Nouveau régime soviétique, dictature des classes populaires ; droit de vote refusé
à la population (en janvier 18, l’Assemblée Constituante élue au SU met les bolcheviques en
minorité : dissolution). En juillet 18 sont exclus du droit de vote les oisifs, les ecclésiastiques,
les bourgeois et les nobles. Le pouvoir est confisqué par les bolcheviques.
C’est un régime inédit apparu rapidement sans trop de violence. Charisme d’un
chef, rôle DU parti, poids idéologique qui contraste avec le soutien de la population ralliée sur
quelques mots d’ordre démagogique.
Les bolcheviques au pouvoir : l’expérience fondatrice de
la guerre civile
D’octobre 17 à l’automne 20, la période est très complexe et mouvementée. En
21, on peut dire qu’un certain nombre de traits sont définis : toute puissance du parti, rapports
sociaux tendus, méthodes de direction administrative empreintes de militarisme et de
violence. Quelle est la part de la conjoncture ? Quels sont les facteurs les plus profonds ?

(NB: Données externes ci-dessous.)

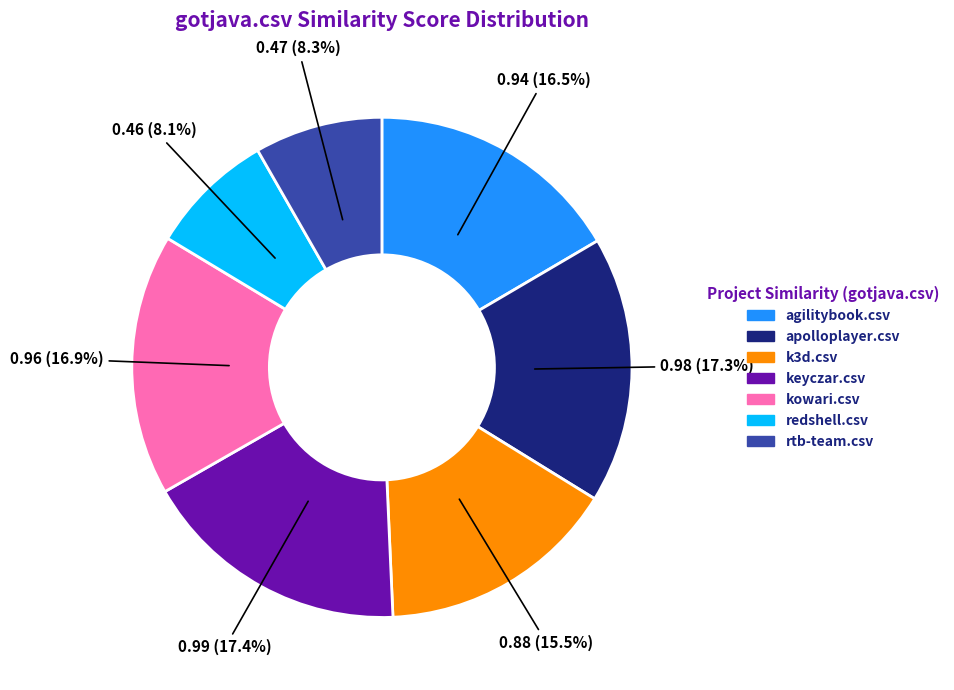

How many segments does this pie chart have?

7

Héritage du tsarisme, idéologie socialiste et fonctionnement du parti.
1. Les mécanismes de la violence
A. Une guerre totale
Cette guerre commence vraiment début 18. L’armée blanche se constitue à partir
de morceaux de l’ancienne armée tsariste. Fin de la guerre en mars 18, avec le traité de Brest-
Litovsk. A partir du front, les Blancs vont faire la guerre aux bolcheviques.
Au sud, les cosaques du Don sont menés par Denikine. A l’extrême orient,
création d’un gouvernement par l’amiral Koltchak. Forces anti-bolcheviques en Ukraine,
Biélorussie, Finlande, Pologne, dans les Pays Baltes. Les SR considèrent qu’ils ont la
légitimité et créent un gouvernement à Samara. Formation d’une armée, attentats contre les
bolcheviques (Fanny Kaplan en août 18 contre Lénine).

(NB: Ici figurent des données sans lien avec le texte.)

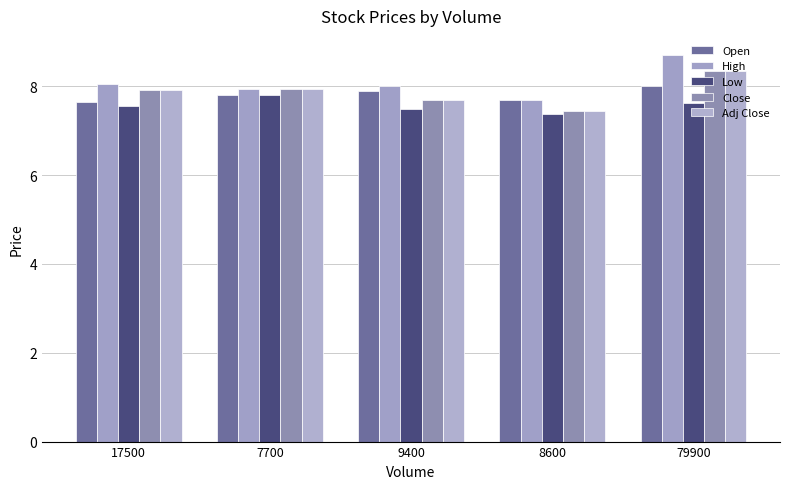

Which series has the largest total across all categories?

High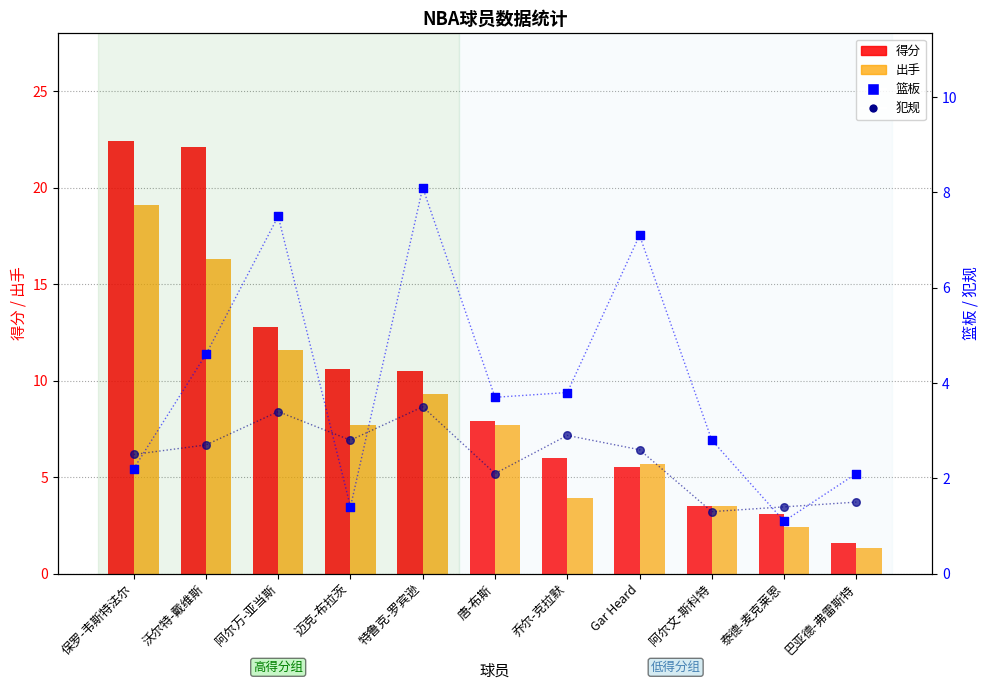

At which category is the sum across all series the highest?

保罗-韦斯特法尔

Les Alliés vont maintenir un front à l’Est : négociation avec tout le monde. L’aide
à l’armée blanche vise d’abord à maintenir un front, puis cela devient un combat contre les
bolcheviques. Aide matérielle, envoi de conseillers militaires, débarquement de quelques
soldats à Odessa. Les Tchèques, qui s’étaient rendus massivement aux Russes pour lutter
contre l’Allemagne et l’Autriche-Hongrie du côté des Français se retrouvent coincés au beau
milieu de la Sibérie, à Irkoutsk. Du coup, ils se battent contre les bolcheviques.